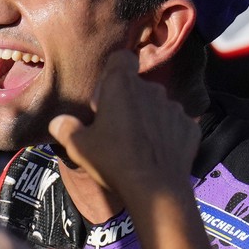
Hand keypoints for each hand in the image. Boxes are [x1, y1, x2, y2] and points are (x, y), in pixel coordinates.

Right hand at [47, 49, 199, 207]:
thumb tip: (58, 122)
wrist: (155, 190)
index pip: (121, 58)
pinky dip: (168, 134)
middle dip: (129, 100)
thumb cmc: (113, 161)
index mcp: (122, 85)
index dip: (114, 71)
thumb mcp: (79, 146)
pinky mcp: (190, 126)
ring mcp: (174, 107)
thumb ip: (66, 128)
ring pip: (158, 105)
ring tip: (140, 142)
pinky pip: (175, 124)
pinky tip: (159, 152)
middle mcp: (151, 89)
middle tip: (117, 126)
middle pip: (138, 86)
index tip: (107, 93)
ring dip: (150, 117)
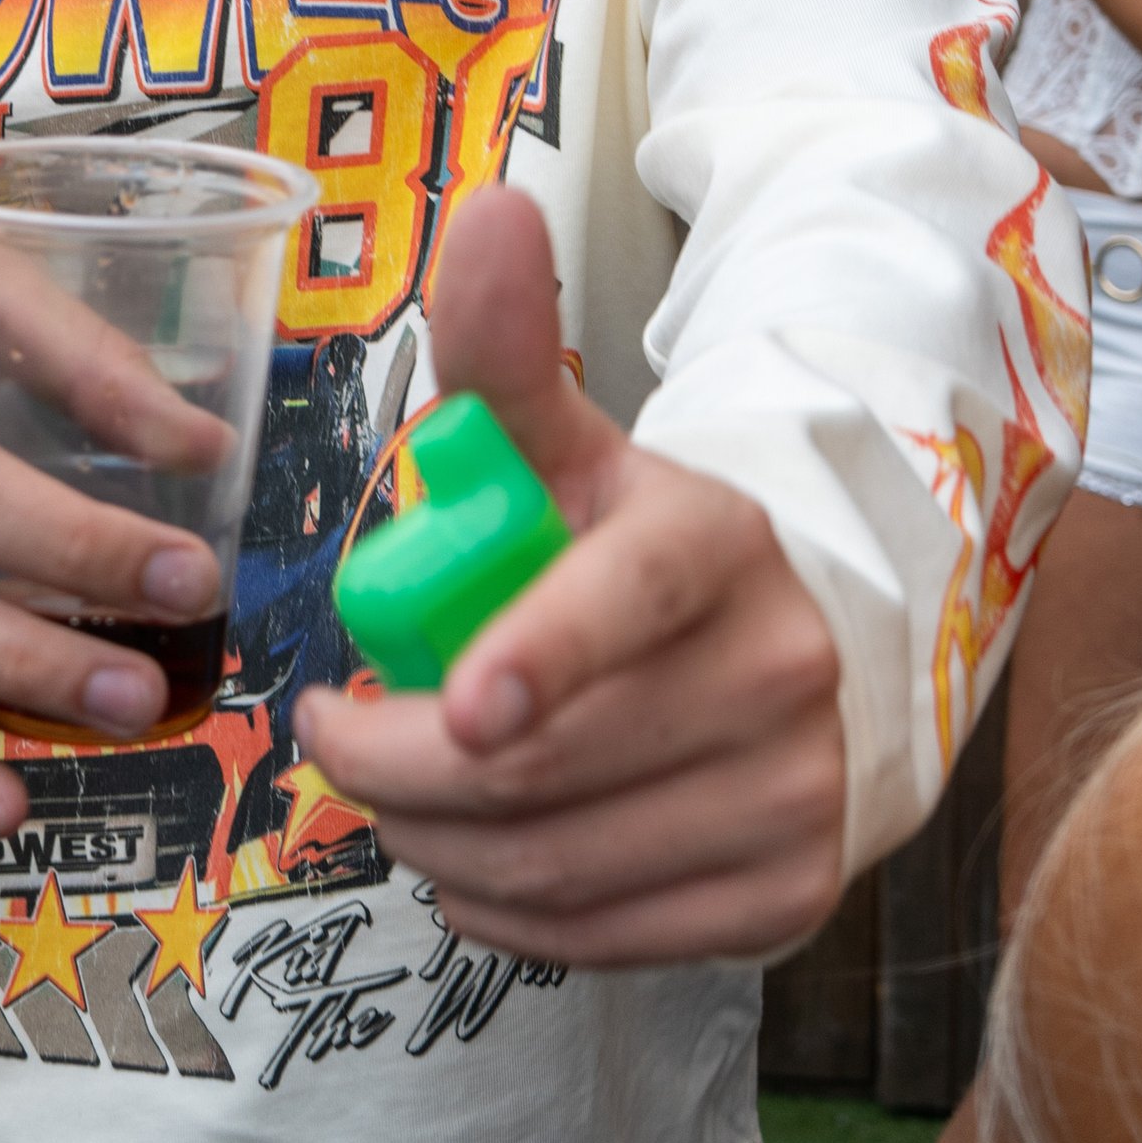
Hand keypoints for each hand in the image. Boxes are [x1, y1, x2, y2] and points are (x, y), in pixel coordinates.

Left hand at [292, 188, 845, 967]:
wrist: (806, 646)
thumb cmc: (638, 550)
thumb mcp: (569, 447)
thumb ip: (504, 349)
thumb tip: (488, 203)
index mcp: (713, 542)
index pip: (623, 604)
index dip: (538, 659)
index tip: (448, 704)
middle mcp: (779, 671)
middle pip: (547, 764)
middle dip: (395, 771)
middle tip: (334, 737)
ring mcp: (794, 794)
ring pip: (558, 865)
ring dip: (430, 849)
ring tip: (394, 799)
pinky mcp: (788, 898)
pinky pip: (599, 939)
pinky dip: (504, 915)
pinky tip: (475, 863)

## [To do]
In the answer, repeat exactly the lines from the top of the entries above through the line with "pinky pip: (175, 124)", and leave pictures out of it.

## [Result of this task]
Hand keypoints for each hand in the image. Boxes are [x1, y1, x2, y2] and points are (x, y), in pixel coordinates.

Right hand at [47, 49, 199, 207]:
thumb tip: (58, 122)
wrist: (155, 190)
index pip: (121, 58)
pinky dip: (168, 134)
middle dip: (129, 100)
thumb cmc: (113, 161)
index mcp: (122, 85)
index dip: (114, 71)
thumb mcp: (79, 146)
pinky mcp: (190, 126)
ring mcp: (174, 107)
thumb ip: (66, 128)
ring pip: (158, 105)
ring tip: (140, 142)
pinky pip: (175, 124)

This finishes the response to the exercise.